## Exercice
D'après l'extrait consacré à la comptabilité Triple Capital, quels sont les trois objectifs de cette comptabilité ?

## Extrait du document
::::::::::

Repenser le modèle d’affaires, piloter la performance globale, agir et communiquer.

Tels sont les 3 objectifs de la comptabilité Triple Capital. Mais de quoi s’agit-il exactement ? Décryptage dans cet article.

Aujourd’hui, nous ne connaissons la comptabilité que sous le prisme de la Finance : l’entreprise gère des flux et des capitaux financiers, et produit un certain nombre d’indicateurs (appelés aussi KPI : Key Performance Indicator) pour juger de sa bonne santé financière. On retrouve ces indicateurs dans des documents produits en fin d'exercice comptable tels que le compte de résultats ou le bilan. Mais à y regarder de plus près, aucun de ces documents ne mentionne les ressources sociales ou environnementales qu’elle utilise pour produire ses biens et services, alors qu’elles lui sont pourtant essentielles. Et surtout, alors qu’elles sont de plus en plus limitées !

::::::::::

## Jeu de données
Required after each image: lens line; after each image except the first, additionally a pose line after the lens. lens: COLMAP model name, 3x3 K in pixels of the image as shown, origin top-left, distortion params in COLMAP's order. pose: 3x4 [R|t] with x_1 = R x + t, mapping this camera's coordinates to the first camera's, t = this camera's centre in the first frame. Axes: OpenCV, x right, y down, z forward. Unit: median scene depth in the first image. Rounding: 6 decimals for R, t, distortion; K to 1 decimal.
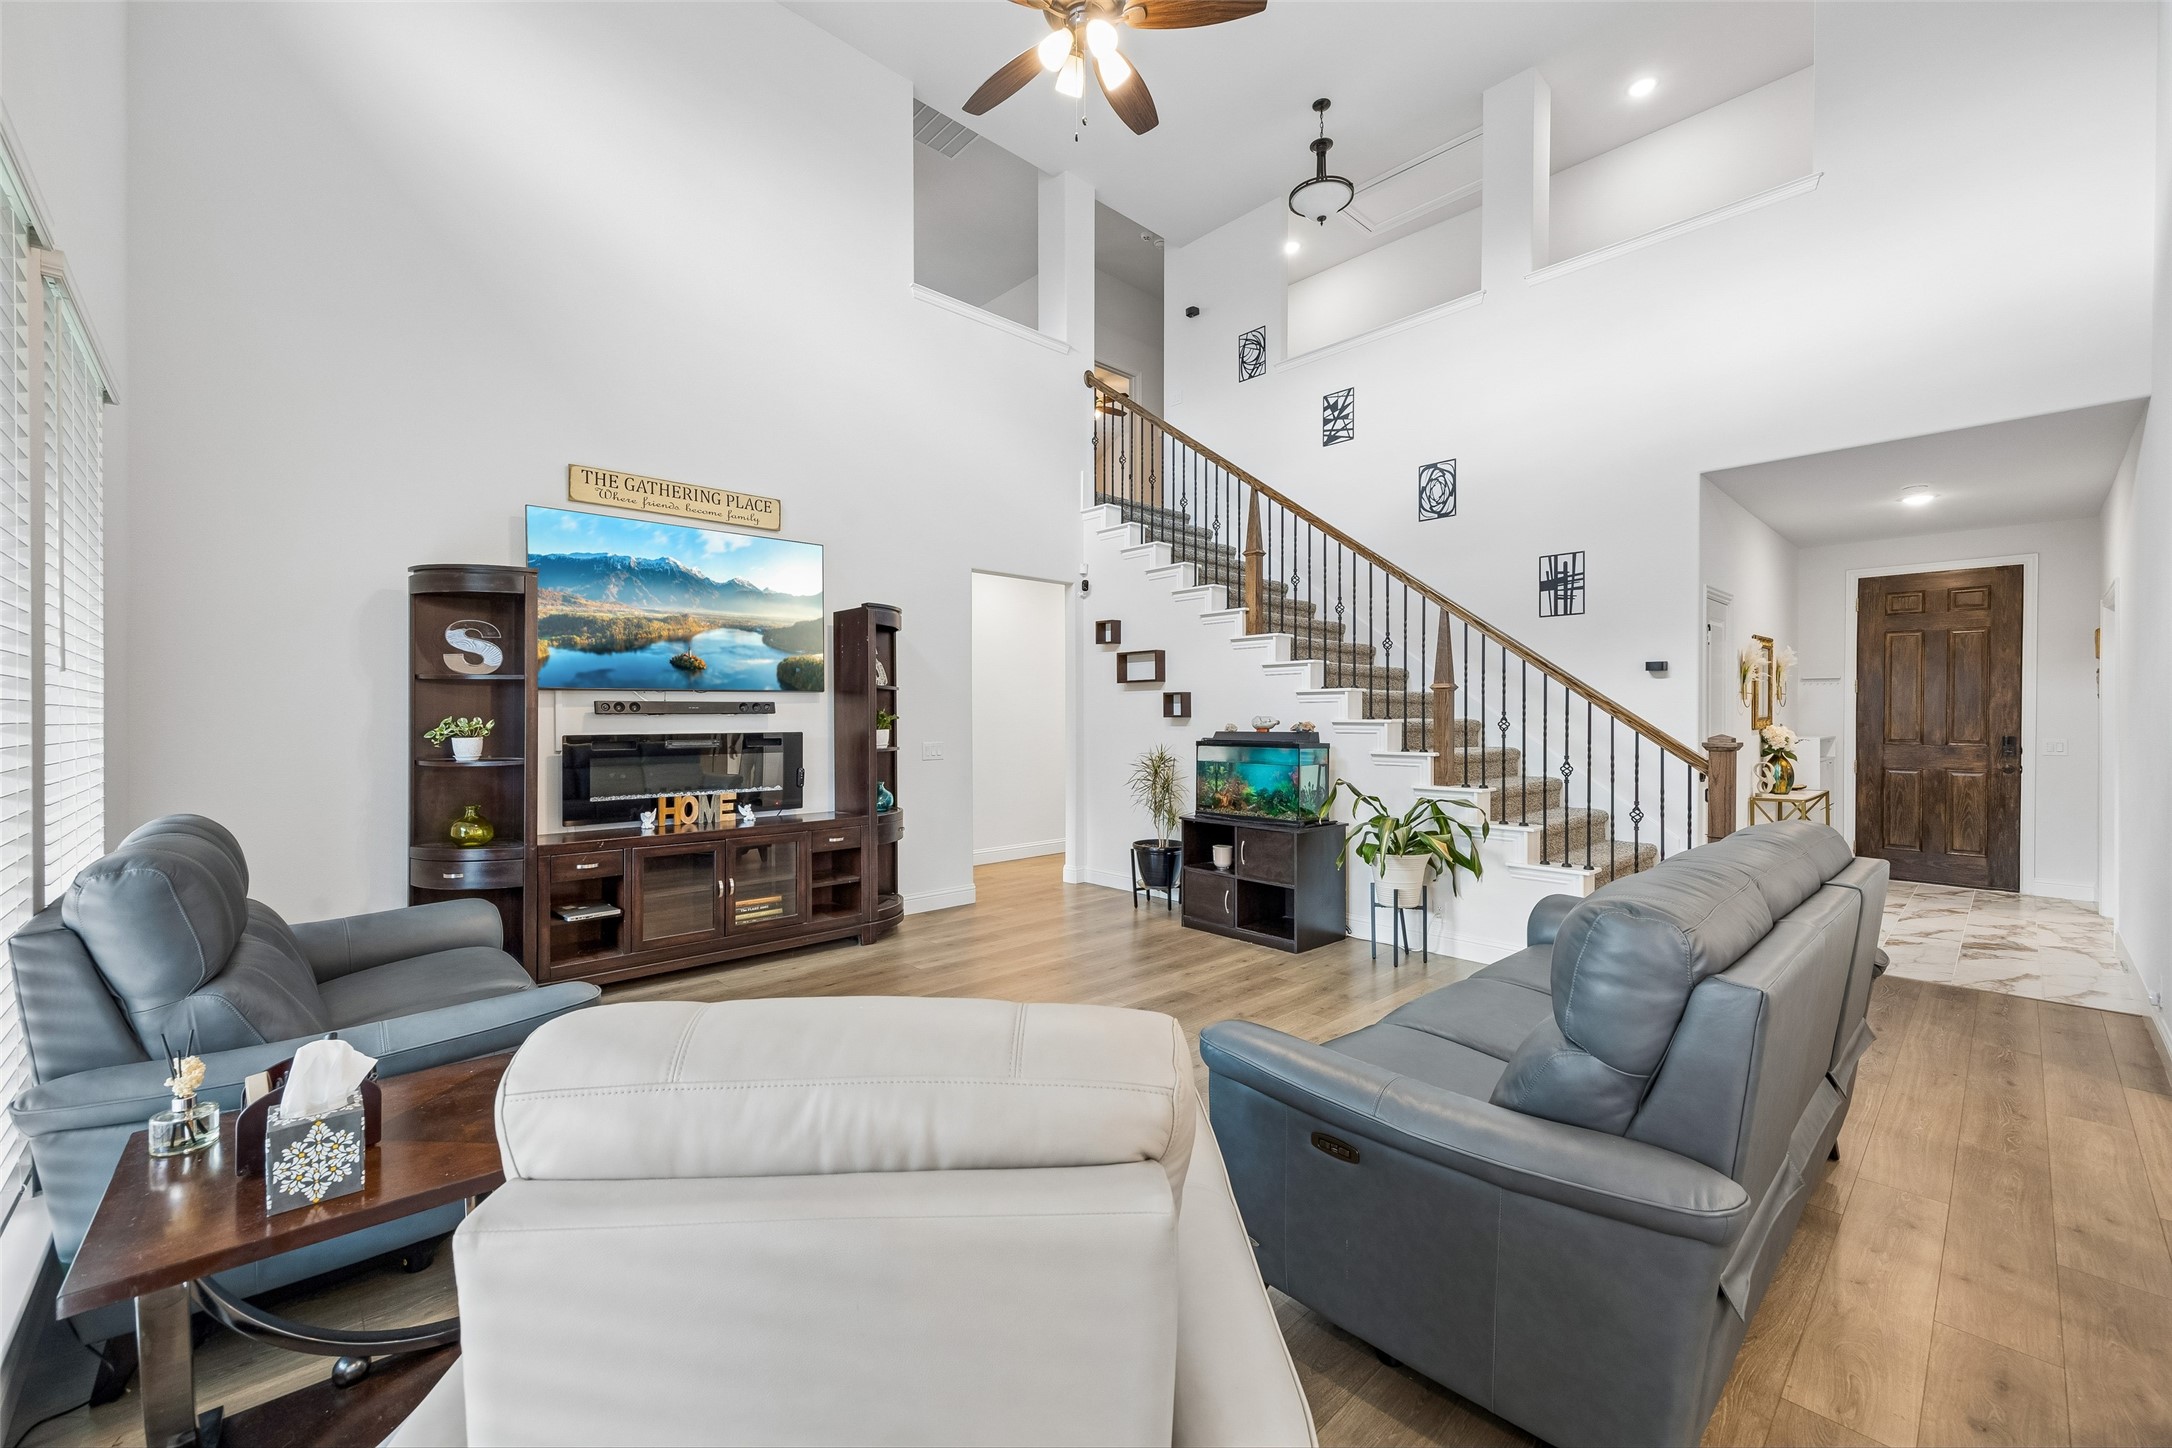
lens RADIAL K [[868.2, 0, 1076.4], [0, 868.2, 728.3], [0, 0, 1]] dist [0.010076, -0.001993]
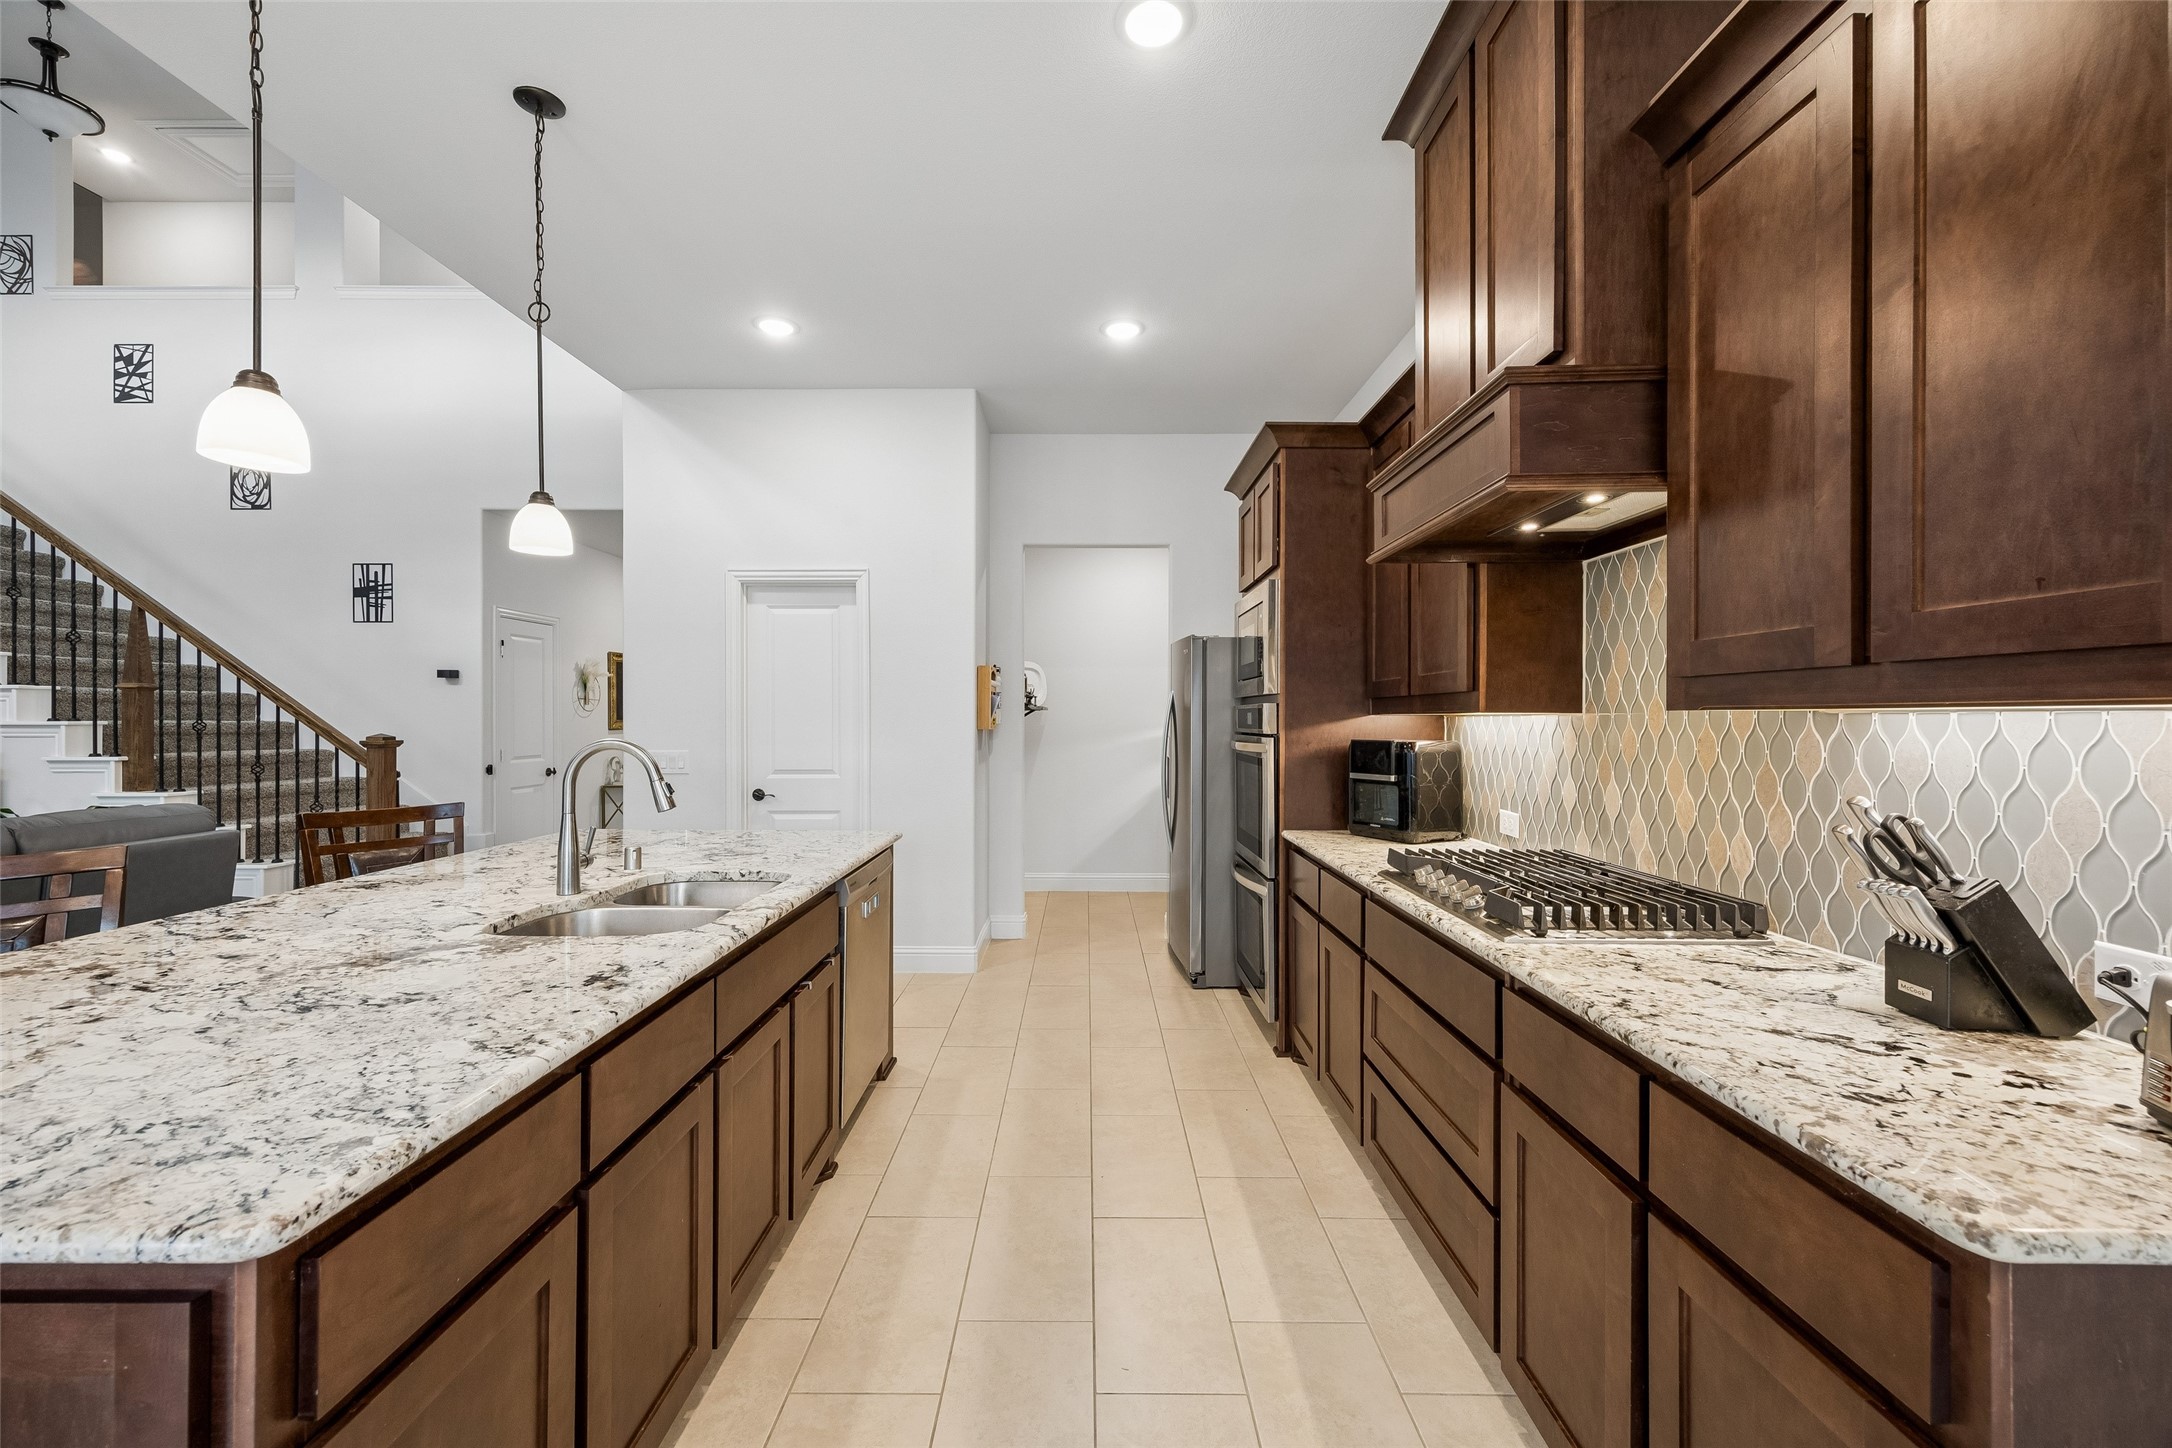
lens RADIAL K [[868.2, 0, 1085.2], [0, 868.2, 721.0], [0, 0, 1]] dist [0.010076, -0.001993]
pose [[0.678614, 0.000197, 0.734495, 1.217025], [0.010574, 0.999894, -0.010038, 0.030840], [-0.734419, 0.014578, 0.678540, -1.143442]]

::::::::::

## Réponse attendue
Repenser le modèle d'affaires, piloter la performance globale, agir et communiquer.